Court: Hyperlinked E-Mails Don’t Count as “Communication” for Debt Collectors
Carlton Fields Shareholder Yolanda Strader was quoted in a Compliance Week article, “Court: Hyperlinked E-Mails Don’t Count as ‘Communication’ for Debt Collectors,” about the recent decision from the U.S. Court of Appeals for the Seventh Circuit on the use of hyperlinks in emails from debt collectors.
The case involved a debt collector that hyperlinked required disclosures in email communications to a consumer that did not click on those links.
The court ruled that the collector’s hyperlinked disclosures don’t qualify as a “communication,” but the decision came on the heels of the Consumer Financial Protection Bureau (CFPB) amending its own rules to propose that hyperlinked emails should be allowed in certain circumstances.

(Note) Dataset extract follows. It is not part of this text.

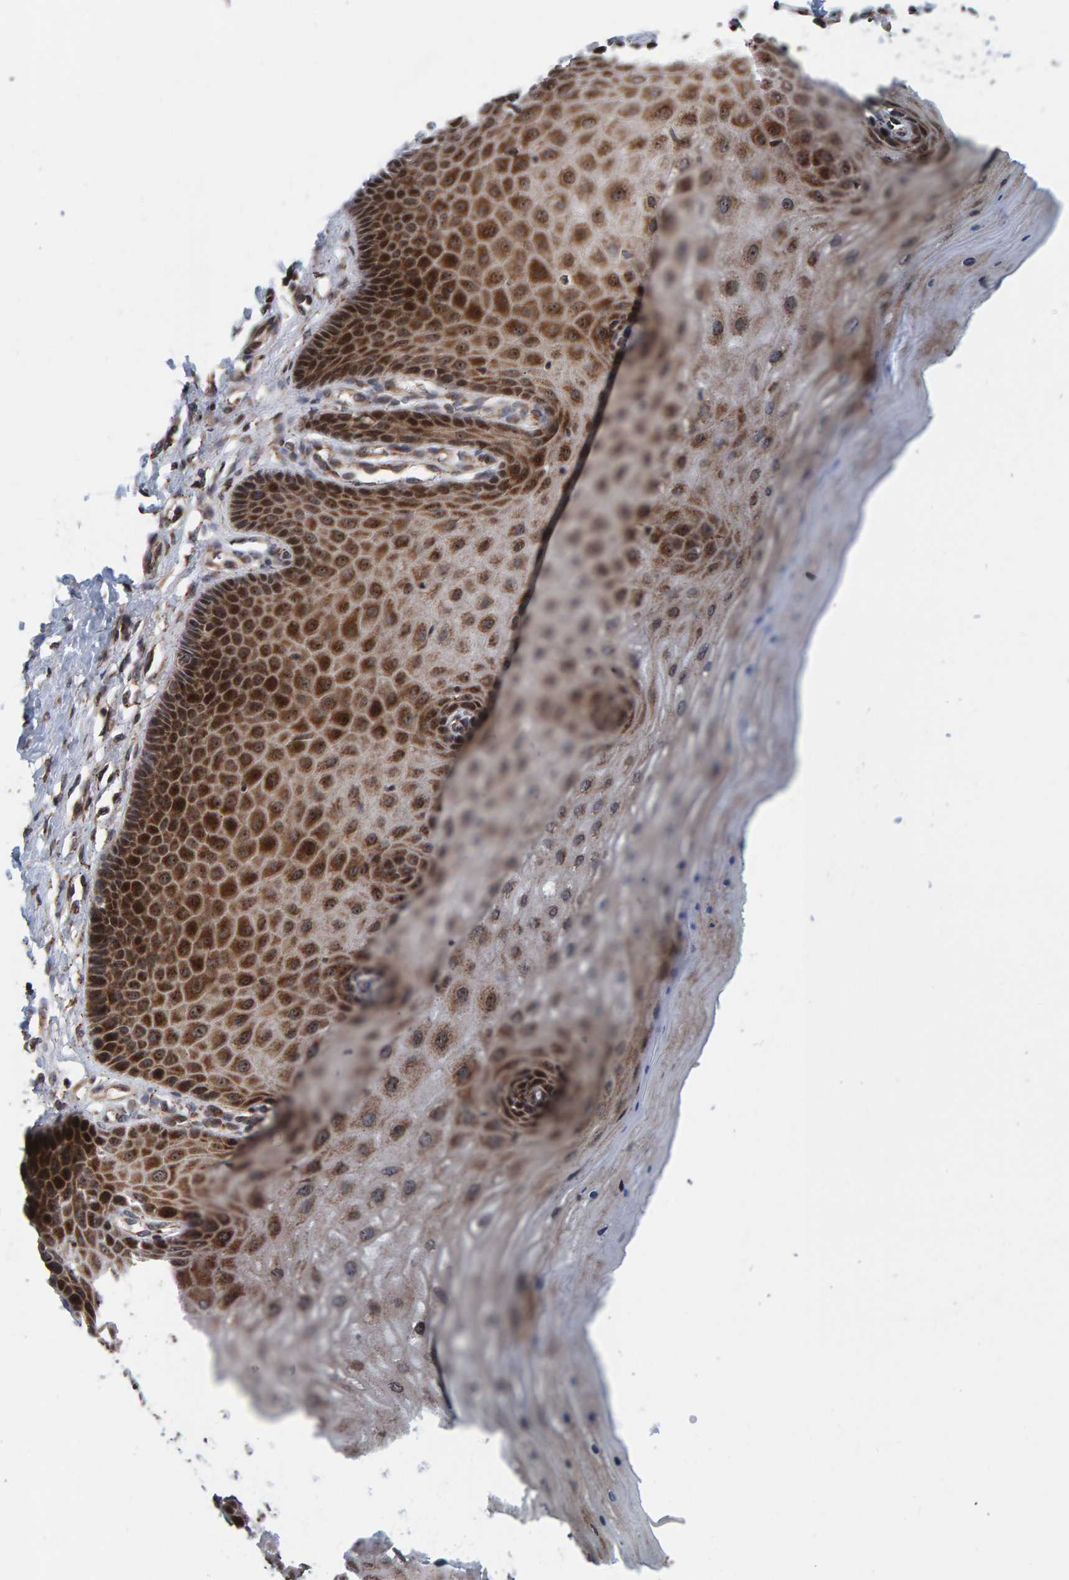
{"staining": {"intensity": "moderate", "quantity": ">75%", "location": "cytoplasmic/membranous,nuclear"}, "tissue": "cervix", "cell_type": "Glandular cells", "image_type": "normal", "snomed": [{"axis": "morphology", "description": "Normal tissue, NOS"}, {"axis": "topography", "description": "Cervix"}], "caption": "Immunohistochemistry (IHC) of unremarkable human cervix exhibits medium levels of moderate cytoplasmic/membranous,nuclear expression in about >75% of glandular cells.", "gene": "CCDC25", "patient": {"sex": "female", "age": 55}}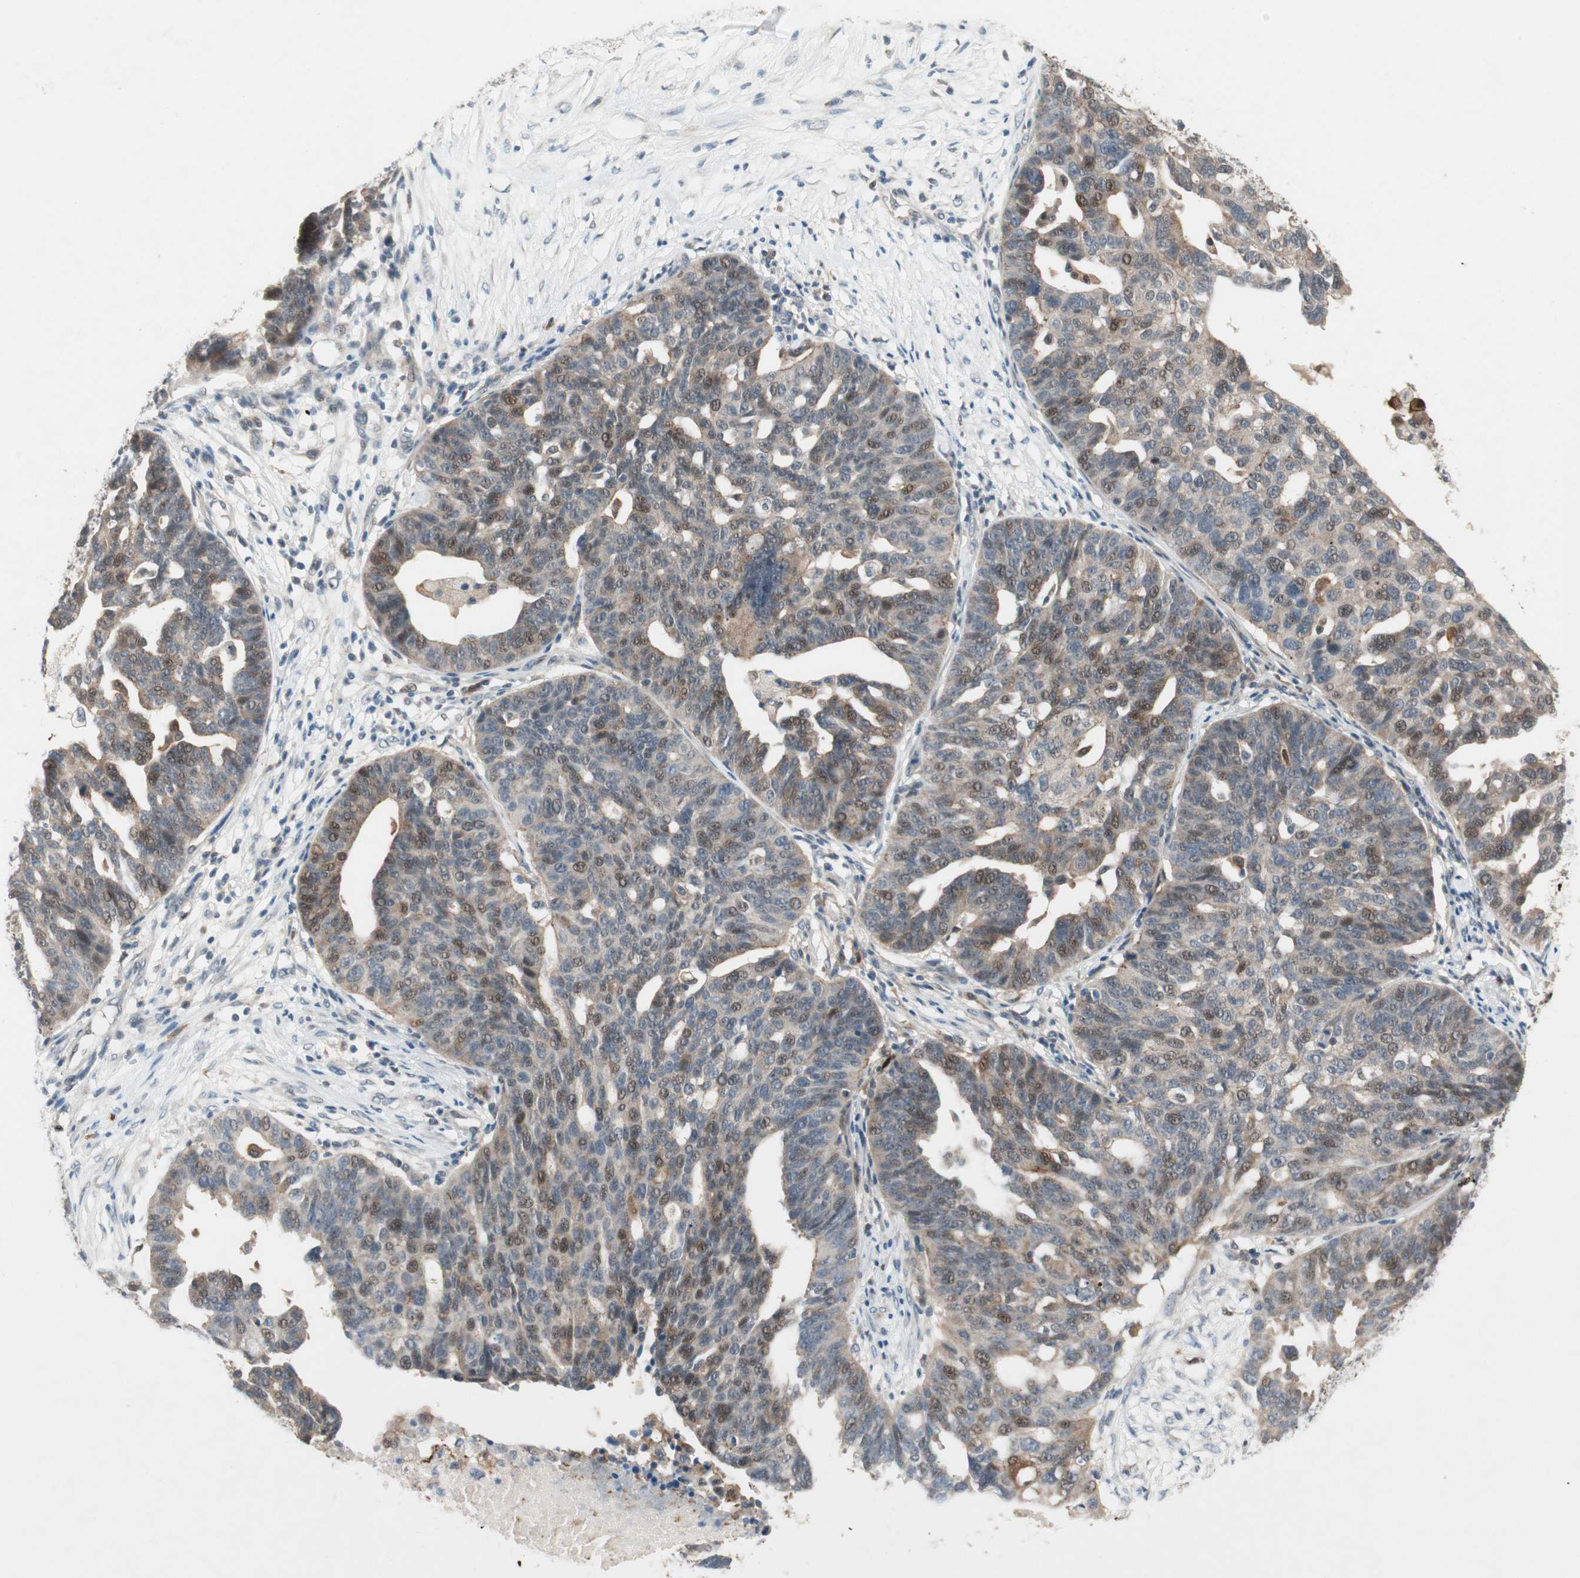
{"staining": {"intensity": "moderate", "quantity": "25%-75%", "location": "cytoplasmic/membranous,nuclear"}, "tissue": "ovarian cancer", "cell_type": "Tumor cells", "image_type": "cancer", "snomed": [{"axis": "morphology", "description": "Cystadenocarcinoma, serous, NOS"}, {"axis": "topography", "description": "Ovary"}], "caption": "Immunohistochemistry micrograph of neoplastic tissue: serous cystadenocarcinoma (ovarian) stained using immunohistochemistry shows medium levels of moderate protein expression localized specifically in the cytoplasmic/membranous and nuclear of tumor cells, appearing as a cytoplasmic/membranous and nuclear brown color.", "gene": "RTL6", "patient": {"sex": "female", "age": 59}}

Strader stated that the incongruity between the two comes in part from federal agencies not keeping up with technology, as the Fair Debt Collection Practices Act (FDCPA) was passed well before the proliferation of the internet, e-mails, and smart phones.

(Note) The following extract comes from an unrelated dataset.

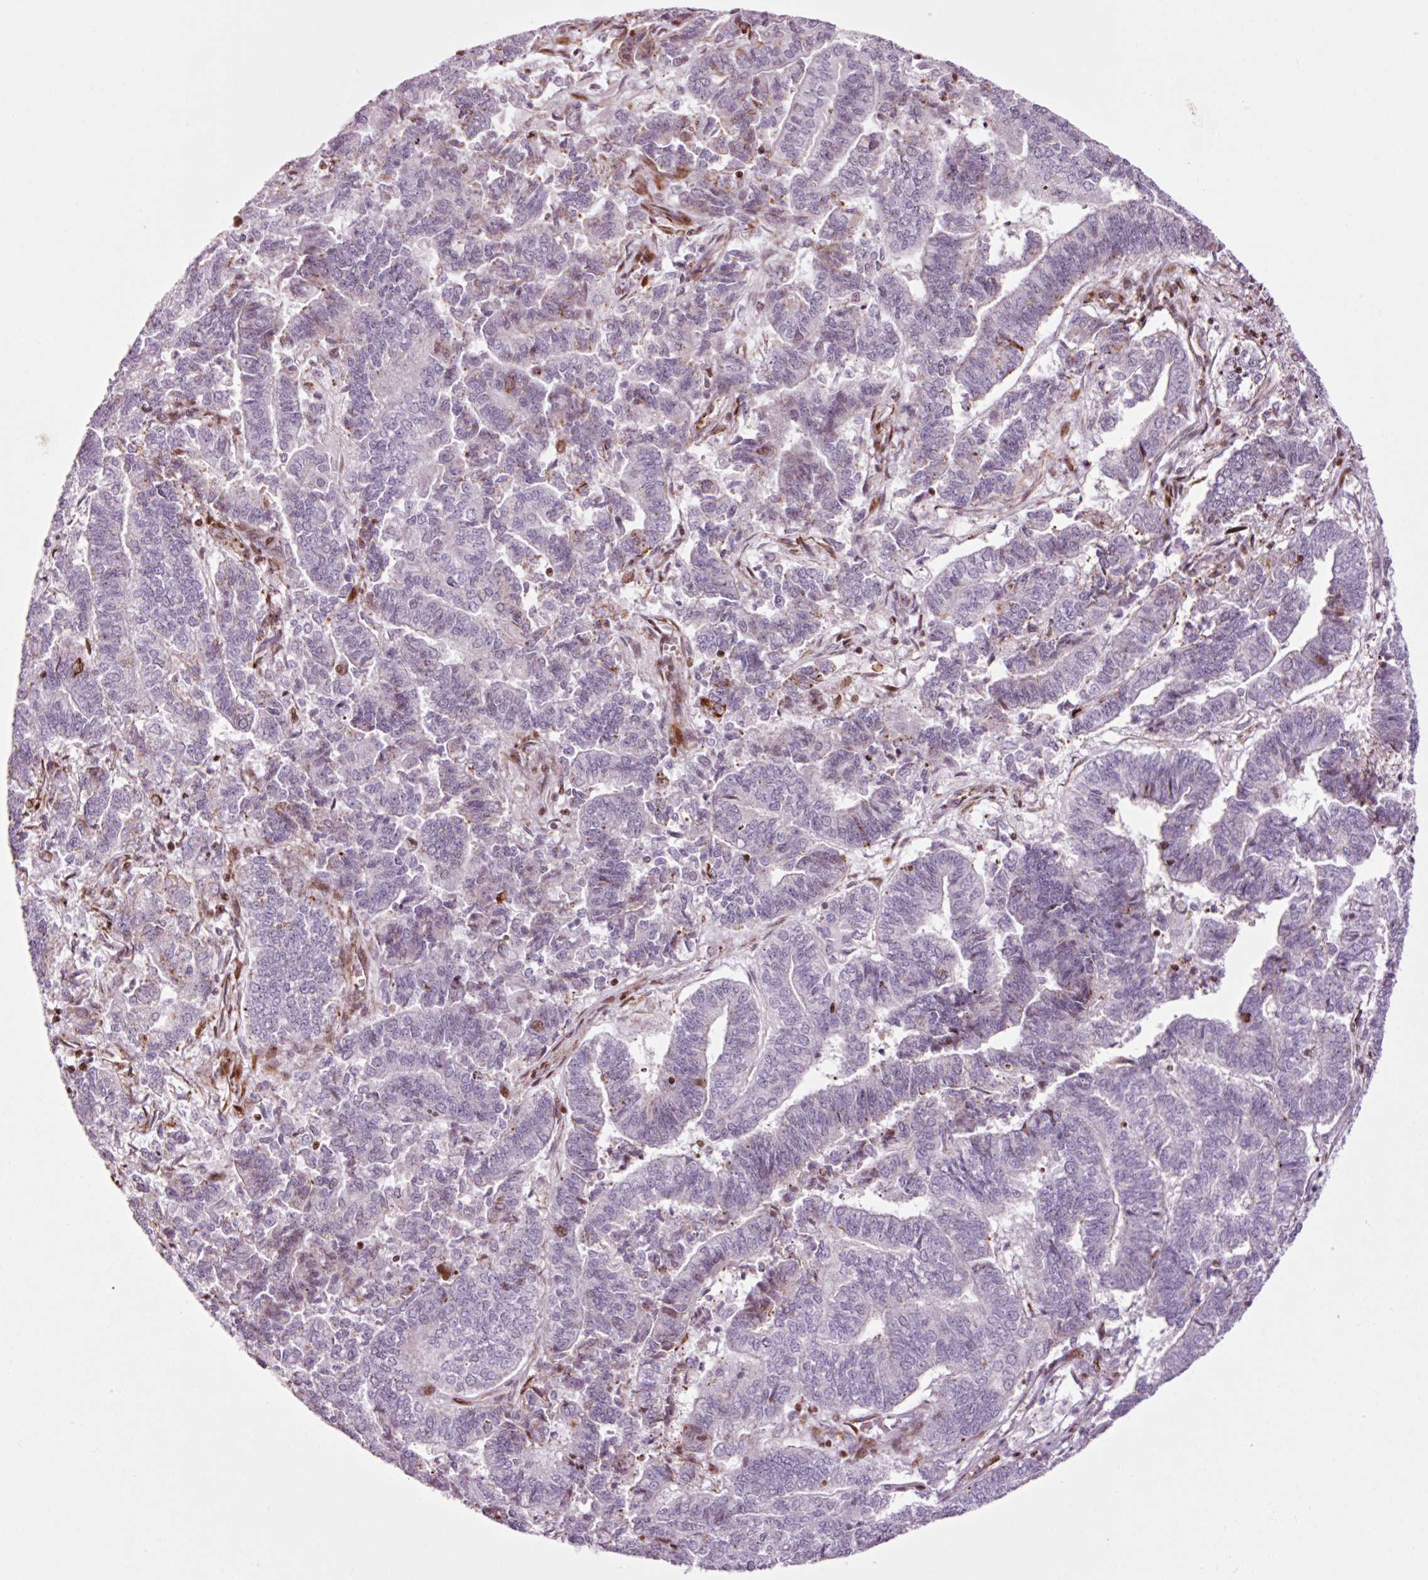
{"staining": {"intensity": "moderate", "quantity": "<25%", "location": "nuclear"}, "tissue": "endometrial cancer", "cell_type": "Tumor cells", "image_type": "cancer", "snomed": [{"axis": "morphology", "description": "Adenocarcinoma, NOS"}, {"axis": "topography", "description": "Endometrium"}], "caption": "Protein positivity by IHC shows moderate nuclear expression in approximately <25% of tumor cells in endometrial cancer.", "gene": "ANKRD20A1", "patient": {"sex": "female", "age": 72}}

“Debt collectors utilizing secured e-mail messages should be aware of the Lavallee ruling and take steps to ensure their e-mails, to the extent such e-mails are intended to be ‘initial communication[s]’ under the FDCPA, should avoid the use of hyperlinks and a ‘digital pathway’ in order to access the required disclosures,” Strader said. “Until the CFPB clearly articulates the best means by which such disclosures should be made, a debt collector’s e-mail sent to a debtor as an initial communication should include the required disclosures in the body to avoid any compliance issues.”